Steve King

Iowa Congressman Steve King, a republican from Kiron, questioned the Google CEO Sundar Pichai Tuesday about alleged political biased search results.

King asked during a House Judiciary Committee hearing why Google isn’t more transparent about the roughly 1,000 member team which handles search results. “If we don’t know who the thousand are, and we can’t look at their social media, and we can’t see the algorithms to understand the results of the work they are doing behind closed doors, and yet the public believes it’s an open forum with a balanced exchange and open access to information when, of course, it’s not,” King says.

He says the company could face action if it doesn’t provide more information. “We either need to know who they are and look at their social media, and if that doesn’t solve this problem than the next step is to publish the algorithms, and if that doesn’t happen, then the next step on the line is Section 230, the amendments to Section 230. And the step on the line beyond that is the Teddy Roosevelt step,” King says.

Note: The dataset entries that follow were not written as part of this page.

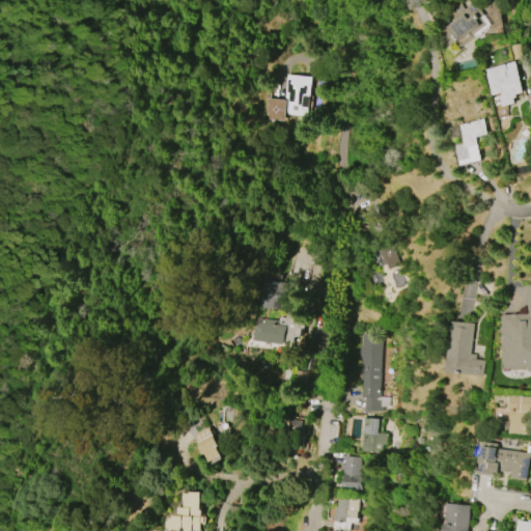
[(455,50),(442,31),(455,22),(447,11),(459,1),(466,8),(475,1),(491,21),(475,33),(476,36),(455,50)]
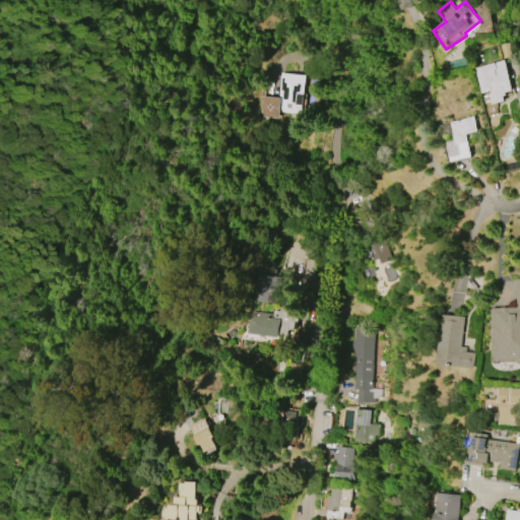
[(504,60),(475,68),(485,105),(514,96),(504,60)]
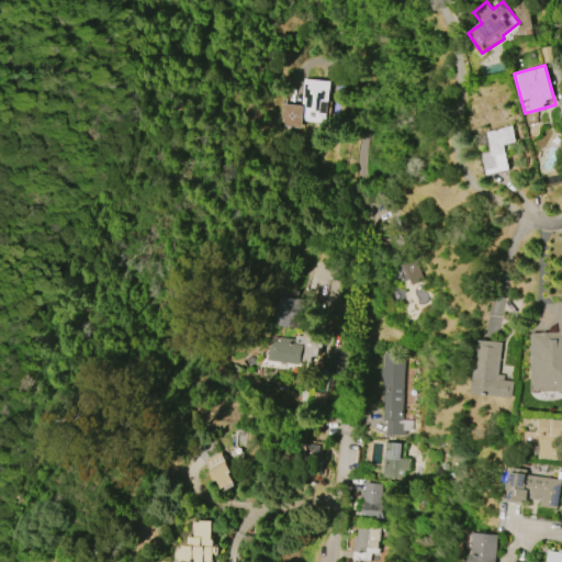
[(302,79),(328,81),(324,122),(300,120),(299,128),(278,126),(280,103),(299,105),(302,79)]
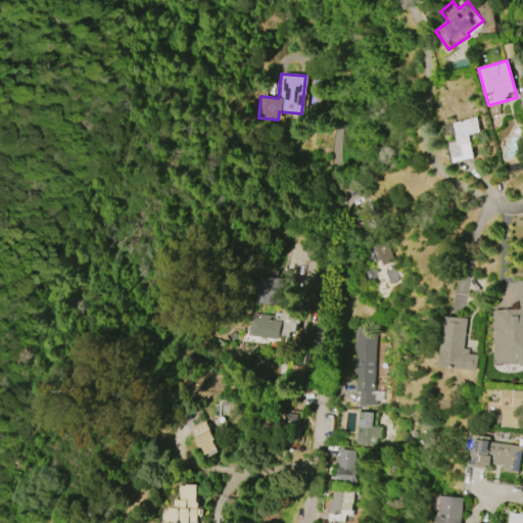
[(476,115),(454,122),(459,140),(449,143),(455,163),(475,157),(469,134),(480,131),(476,115)]
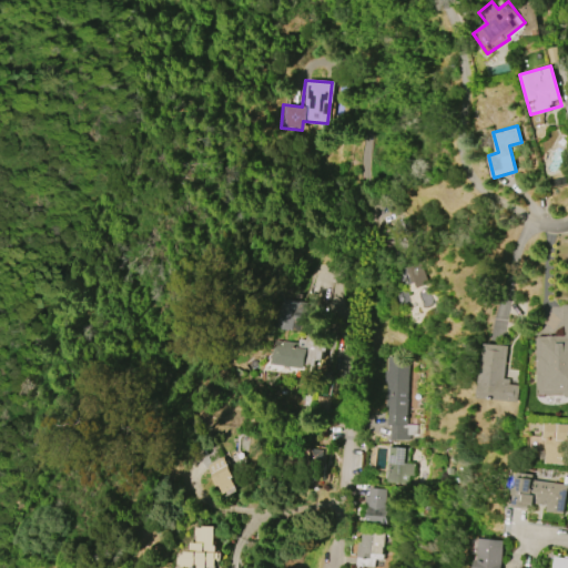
[(407,231),(427,284),(416,288),(413,282),(412,282),(398,246),(386,251),(378,232),(393,226),(391,223),(399,220),(404,233),(407,231)]
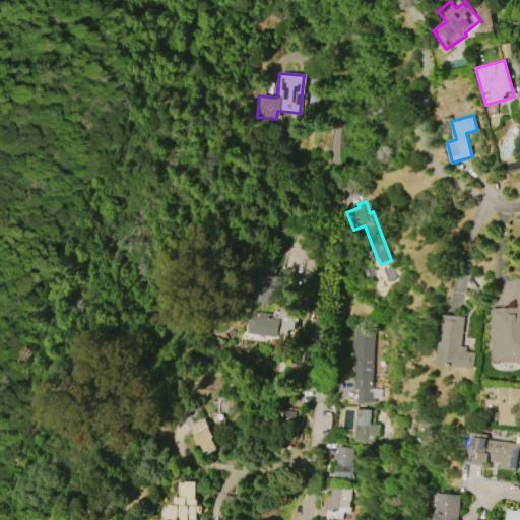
[(516,278),(519,278),(519,365),(493,366),(492,308),(517,307),(516,278)]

The Teddy Roosevelt mention refers to the former president’s “trust busting,” where he broke up large companies with monopolies. “I don’t want to regulate anything, but neither do I want to see a society so polarized and so divided that the will of the American people can’t be expressed at the ballot box,” according to King.

King told the Google CEO that there is “a very strong conviction” by Republicans that the search alogorithms are written with a bias against conservatives. King says Democrats don’t agree with that — “because of course it benefits them.”